Modelling Double Neutron Stars: Radio and Gravitational Waves.

We have implemented prescriptions for modelling pulsars in the rapid binary population synthesis code COMPAS. We perform a detailed analysis of the double neutron star (DNS) population, accounting for radio survey selection effects. The surface magnetic field decay timescale (${\approx}1000$\,Myr) and mass scale (${\approx}0.02$\,M$_\odot$) are the dominant uncertainties in our model. Mass accretion during common envelope evolution plays a non-trivial role in recycling pulsars. We find a best-fit model that is in broad agreement with the observed Galactic DNS population. Though the pulsar parameters (period and period derivative) are strongly biased by radio selection effects, the observed orbital parameters (orbital period and eccentricity) closely represent the intrinsic distributions. The number of radio observable DNSs in the Milky Way at present is $\approx$\,2500 in our model, only $\approx$\,10\% of the predicted total number of DNSs in the galaxy.
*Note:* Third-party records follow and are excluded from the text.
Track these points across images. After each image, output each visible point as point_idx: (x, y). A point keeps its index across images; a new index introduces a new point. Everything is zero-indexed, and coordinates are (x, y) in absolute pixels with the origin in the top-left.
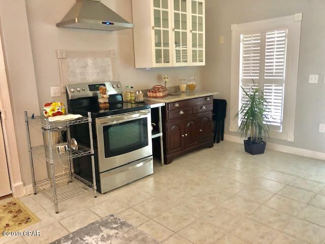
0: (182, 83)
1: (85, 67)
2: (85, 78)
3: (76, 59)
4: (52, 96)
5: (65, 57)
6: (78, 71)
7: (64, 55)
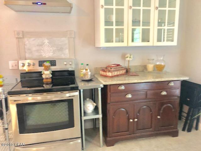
0: (150, 63)
1: (42, 45)
2: (41, 55)
3: (33, 39)
4: (11, 68)
5: (21, 37)
6: (34, 49)
7: (21, 36)
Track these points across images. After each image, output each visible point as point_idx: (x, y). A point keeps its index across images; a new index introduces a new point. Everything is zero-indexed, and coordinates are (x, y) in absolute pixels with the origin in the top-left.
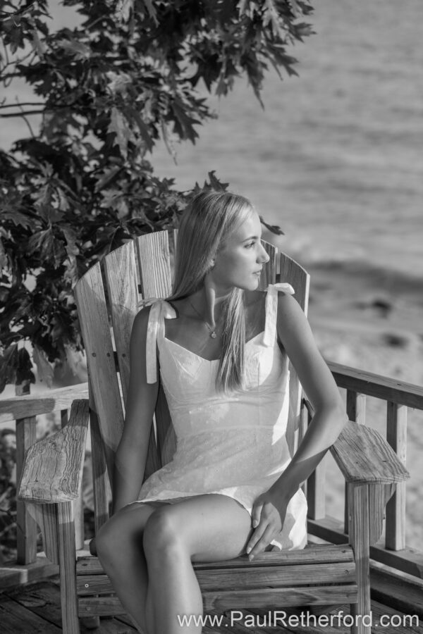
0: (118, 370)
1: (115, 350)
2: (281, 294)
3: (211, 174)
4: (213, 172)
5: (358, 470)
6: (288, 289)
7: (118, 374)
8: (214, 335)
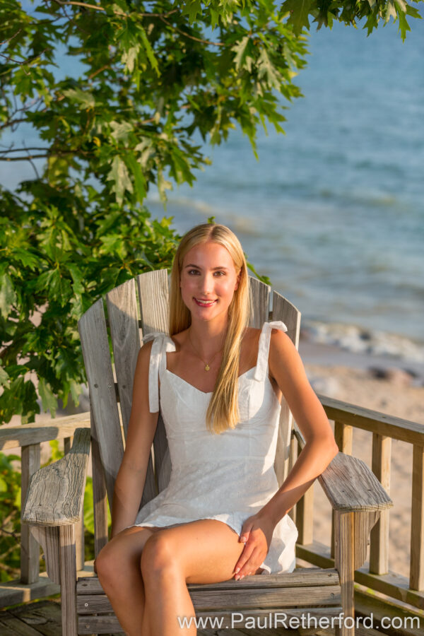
0: (118, 400)
1: (116, 381)
2: (274, 331)
5: (344, 498)
6: (281, 326)
7: (119, 404)
8: (208, 368)
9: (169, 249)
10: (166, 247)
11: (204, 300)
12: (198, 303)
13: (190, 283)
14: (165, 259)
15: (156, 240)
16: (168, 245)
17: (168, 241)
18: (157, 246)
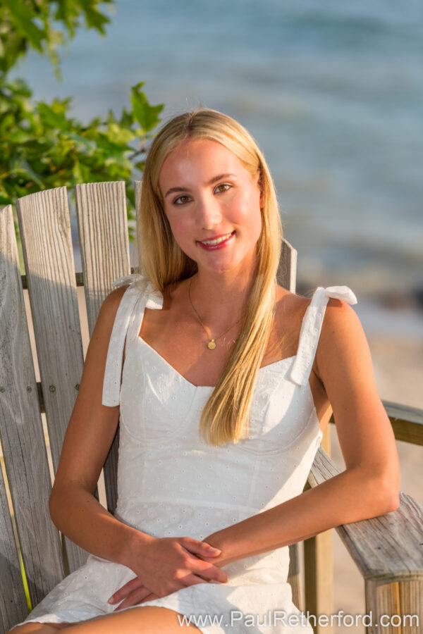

Using our model calibrated to the Galactic DNS population, we make predictions for DNS mergers observed in gravitational waves. The median DNS chirp mass is 1.14\,M$_\mathrm{\odot}$ and $\approx$40\% of DNSs have a chirp mass $\geq$ 1.2\,M$_\mathrm{\odot}$. The expected effective spin $\chi_\mathrm{eff}$ for isolated DNSs is $\lesssim$0.03 from our model. We predict that $\approx$34\% of the current Galactic isolated DNSs will merge within a Hubble time, and have a median total mass of 2.7\,M$_\mathrm{\odot}$. Finally, we discuss implications for fast radio bursts and post-merger remnant gravitational-waves.